A colleague, myself and a boy started the day on ‘Eclose’, this is a short green run, 252 metres long with 30 metres of drop, so it’s steeper than Le Rif Nel. We walked to the slope and joined it just below the top (it is at the bottom of the town). The steepest part of the slope was covered in soft powder, and so was very hard work – I only fell once (nice and soft) but I didn’t care for the slope much.

We took a connecting chair lift over to the foot of Le Rif Nel and found that a new intermediate slope had opened. This was ‘Poussins’ and was the interemediary I needed earlier in the week. It was steeper than Le Rif Nel, though not as long as ‘Les Jeux’

I did this slope a few times and then had a final blast on Le Rif Nel to finish on a high note. I went down the slope full pelt. Not tremendously fast by many standards, but quite enough for me. Unfortunately I forgot to time it!

My view

The view from my hotel on the last day.

Overall my progress has not been rapid, but it has been progress – and at the end of the day this is the benchmark against which I can judge things, to the eyes of a skier it may not seem like much, and god knows it isn’t much – but to be frank, I don’t care.

 

Skiing

Skiing recurred again. We were on a slightly faster slope for most of the time, and it had a few scary bumps at places, but I’m really enjoying it. With speed, I was not turning as much as I wanted, but the guy said it was actually quite good.

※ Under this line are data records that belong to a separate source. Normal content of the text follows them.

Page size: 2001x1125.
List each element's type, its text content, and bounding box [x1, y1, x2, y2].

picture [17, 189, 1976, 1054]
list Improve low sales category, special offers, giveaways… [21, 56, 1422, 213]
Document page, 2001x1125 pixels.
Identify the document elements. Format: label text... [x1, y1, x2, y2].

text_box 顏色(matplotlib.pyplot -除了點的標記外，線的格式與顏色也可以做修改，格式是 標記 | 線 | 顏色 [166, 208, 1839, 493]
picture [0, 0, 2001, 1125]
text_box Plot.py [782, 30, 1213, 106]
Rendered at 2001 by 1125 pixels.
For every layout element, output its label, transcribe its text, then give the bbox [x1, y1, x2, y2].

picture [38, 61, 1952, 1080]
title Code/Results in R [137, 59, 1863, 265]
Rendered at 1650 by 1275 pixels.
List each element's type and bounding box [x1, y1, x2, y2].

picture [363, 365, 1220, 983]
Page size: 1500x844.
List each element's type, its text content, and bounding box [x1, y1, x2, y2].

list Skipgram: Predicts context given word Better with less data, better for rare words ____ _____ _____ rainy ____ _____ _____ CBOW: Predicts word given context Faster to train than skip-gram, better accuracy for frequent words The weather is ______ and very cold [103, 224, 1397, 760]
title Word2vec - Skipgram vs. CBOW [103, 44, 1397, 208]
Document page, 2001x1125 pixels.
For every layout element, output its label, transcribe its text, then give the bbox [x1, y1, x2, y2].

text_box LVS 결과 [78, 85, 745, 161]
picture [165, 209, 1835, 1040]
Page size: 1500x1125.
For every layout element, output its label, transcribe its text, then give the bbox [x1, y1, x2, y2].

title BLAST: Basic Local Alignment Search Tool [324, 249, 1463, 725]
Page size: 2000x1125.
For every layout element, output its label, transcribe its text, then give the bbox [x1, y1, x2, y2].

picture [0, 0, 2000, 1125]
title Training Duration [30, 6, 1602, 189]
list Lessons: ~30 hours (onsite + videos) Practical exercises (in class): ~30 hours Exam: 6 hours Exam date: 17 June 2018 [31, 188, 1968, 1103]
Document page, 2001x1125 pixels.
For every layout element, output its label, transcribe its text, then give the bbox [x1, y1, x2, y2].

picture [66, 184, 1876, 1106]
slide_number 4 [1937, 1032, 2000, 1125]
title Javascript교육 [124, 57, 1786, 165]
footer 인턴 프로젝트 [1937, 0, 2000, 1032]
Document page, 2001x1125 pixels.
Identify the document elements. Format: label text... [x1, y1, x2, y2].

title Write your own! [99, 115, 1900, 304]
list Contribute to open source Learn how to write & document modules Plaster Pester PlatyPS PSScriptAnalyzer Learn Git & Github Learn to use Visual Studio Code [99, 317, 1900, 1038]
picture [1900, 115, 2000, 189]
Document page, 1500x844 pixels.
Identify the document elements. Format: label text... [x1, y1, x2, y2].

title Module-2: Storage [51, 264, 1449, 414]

When the man said I could, I skiied across two slopes (they run side by side) and continued the turn to stop, essentially my worry before was simply a lack of room.

Apparently I’m not quite over my skis though, and am leaning back a little. Not a massive amount, but enough to mean that my thighs are quite sore right now.

It’s good fun, am looking forward to the snow.

Recreational Skiing

I went Skiing once again tonight. This time, after some refresher practice, we started from the plateau at the top of the slope. This wasy scary… but I could do it!

He put down markers and I was slaloming around them. A few times I couldn’t make the turn and so skiied out. Soon I was making each turn, often at a reasonable speed. I’m still on a high from it – though it was still scary going down the slope.

My last run was really good, as it had been raining as I turned I kicked up a nice spray. It was almost like the real thing!

I’m now billed as being ‘of recreational standard’, i.e. I can go off on my own without the instructor being there.

I’ll get a piece of paper to prove it and everything.

Skiing – control

Skiing happened again yesterday. I’m starting to really relax and enjoy it.

We practiced the ‘Snow Plough’ again, from higher up the slope. He got us to move into and out of the plough from parallel as we slid. This was relatively easy to do.

Then we used the plough to turn. Essentially the idea is that if you want to turn right you sweep out your left leg. This points the plough to the right, and off you go. Another way to thing about it is to ‘push down’ on the left leg a bit (without going on one foot). When it was explained to me as ‘pushing down’ I could not make it happen, but the ‘sweeping out’ worked reliably for me, and I found that when I tried to ‘sweep’ the ‘push’ happened automatically.

The trick is that this works better when you have a bit of speed, when things are slow, its quite difficult as the skis have to be fought.

So, I can now slow down (a snow plough won’t stop you on snow, though it stops on a dry slope), and I can turn. On snow, turning allows you to stop – essentially you keep turning and kill speed by going along and up the slope a bit, before ending up parallel to the slope.

Its progress. Its fun… but the dry slope surface is still scary! I may have to see about going off to some real snow before the trip.